Considérée comme étant une importation occidentale qui irait à l’encontre de certaines valeurs africaines, le féminisme semble être un concept méconnu sur le continent. Il s’agirait pour beaucoup d’un néo-phénomène exclusivement réservé aux femmes rebelles qui souhaiteraient vivre un idéal occidental. Pourtant les luttes contre le sexisme et le patriarcat ont existé en Afrique longtemps avant la conceptualisation du féminisme. Des femmes, mais aussi des hommes ont lutté dans l’objectif de révéler tout le potentiel de la femme africaine et de lui donner la place qu’elle mérite.
Le féminisme entendu comme la lutte contre les discriminations faites aux femmes est une conception ancienne en Afrique. Longtemps avant ce que la littérature appelle “la première vague féministe‘’[1] et qui correspond à la reconnaissance de quelques droits notamment le droit de vote aux femmes occidentales dans les 19e et 20e siècles, de nombreuses sociétés africaines avaient déjà accordé une véritable place de choix à la femme.
En Afrique, de l’antiquité à aujourd’hui, des femmes puissantes ont dirigé des royaumes, été des cheftaines de guerres et donc dirigé des armées. La femme africaine antique avait aussi un rôle économique et religieux. Citons par exemple les reines Ndeté Yalla du Sénégal (elle vécut au 19e siècle, de 1810 à 1860), Ranavalona III de Madagascar (elle régna du 30 juillet 1883 au 28 février 1897), la reine Akan encore appelée la mère du peuple Baoulé de Côte d’Ivoire qui vécut au 18e siècle et Ana Nzinga véritable symbole nationale en Angola qui vécut de 1583 à 1663. Cette liste pourrait être complétée par des femmes d’influence telles Efunroye Tinubu (1807-1887) au Nigeria et Nefertiti au 14e siècle avant Jésus-Christ en Egypte. Les responsabilités confiées à ces femmes ne sont pas des rôles de survie mais des rôles importants en ceci qu’elles contribuaient entièrement et pleinement au développement de leur nation respective.[2]
Au Bénin, les très réputées Minon encore appelées les Amazones (17e au 19e siècle) ont été des guerrières d’exception dont « l’incroyable courage et audace » a été reconnu par les envahisseurs français.
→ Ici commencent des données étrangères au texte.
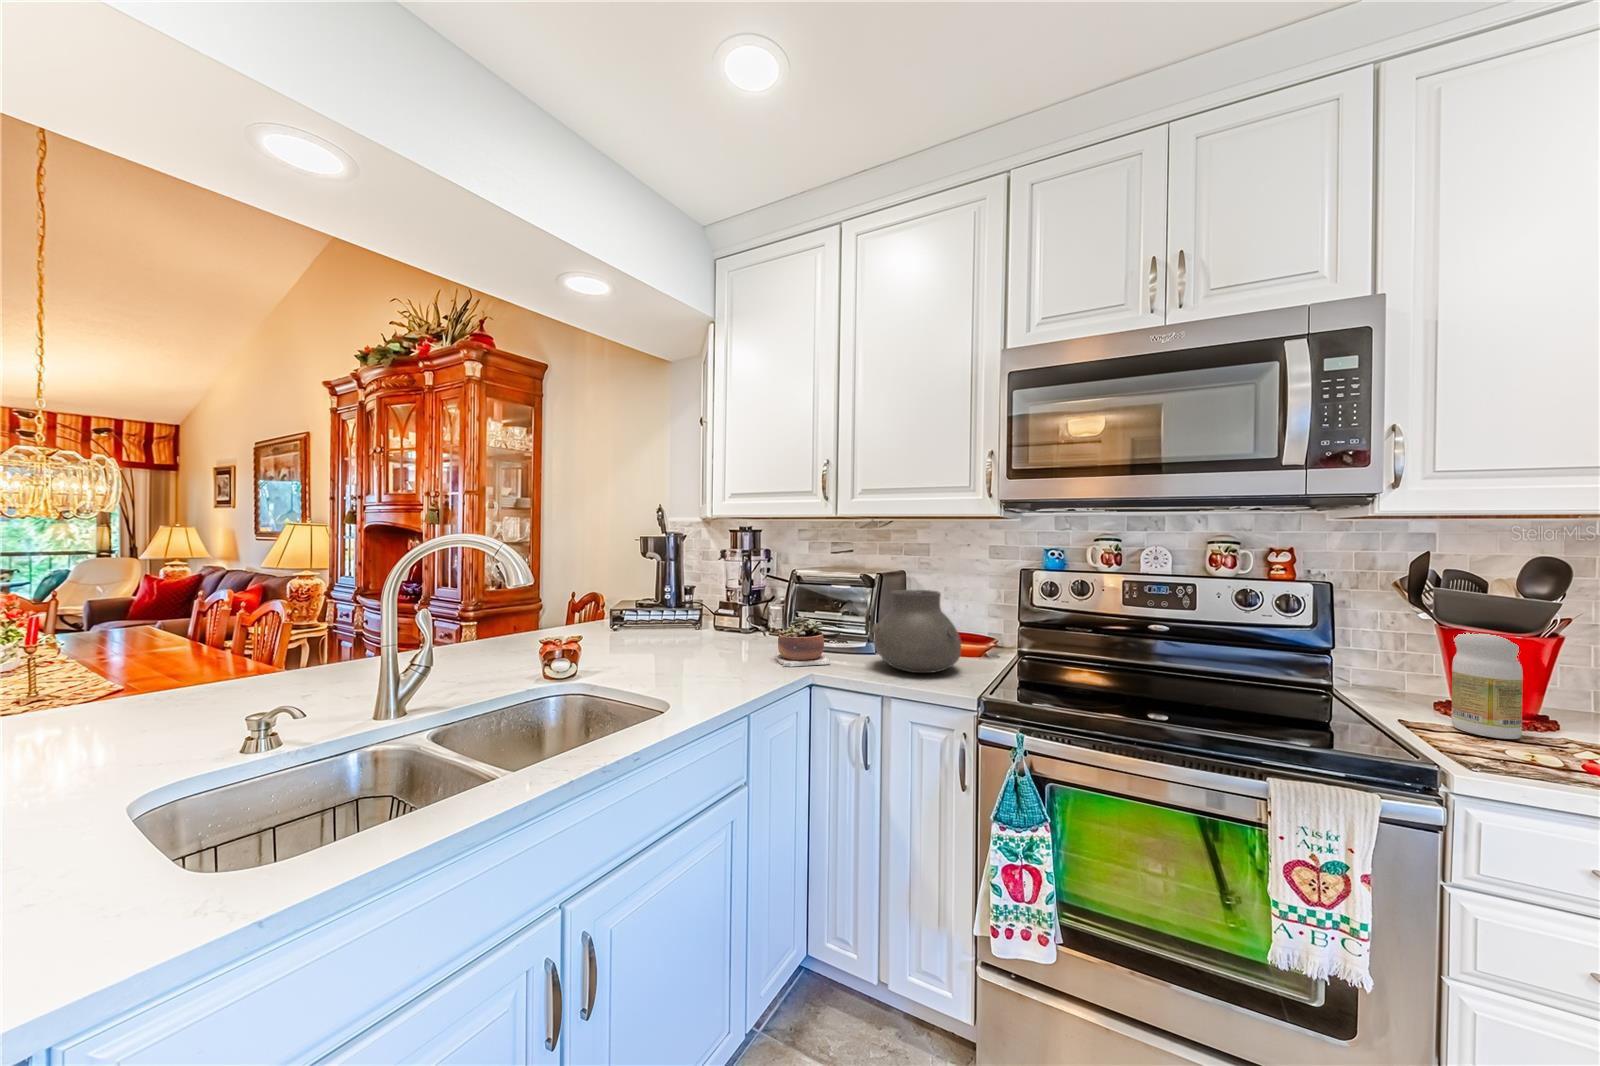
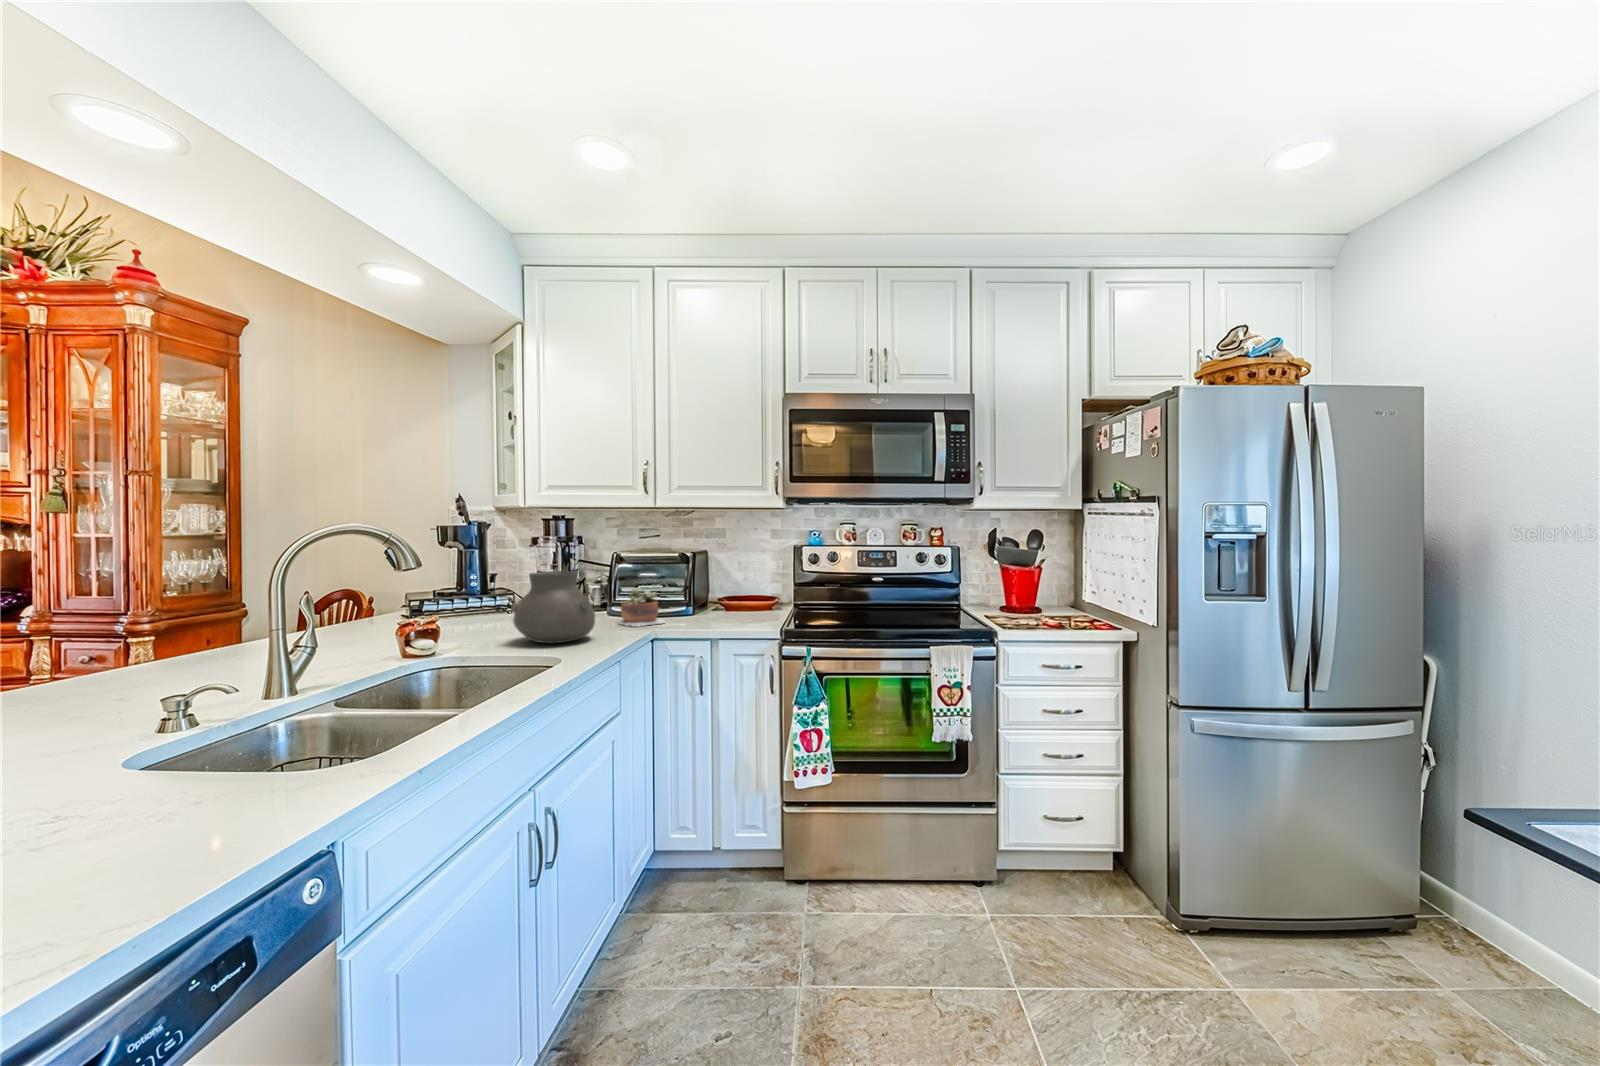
vase: present [872,590,961,673] -> present [511,571,595,643]
bottle: present [1451,633,1523,739] -> none [1006,551,1030,621]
Et ici encore, l’histoire démontre bien que certaines sociétés africaines confiaient les rôles politiques, de défense nationale, de sécurité aux femmes. C’est en effet, une reine, la reine Tasi Hangbè[3] (ou Nan Hangbe), sœur jumelle du roi Houessou Akaba qui crée le corps des Minon du Dahomey; régiment des Minon qui avait culturellement un caractère très sacré pour le peuple fon. De même, dans les sociétés traditionnelles Lébous du Sénégal, le pouvoir de décisions était exclusivement l’apanage des femmes.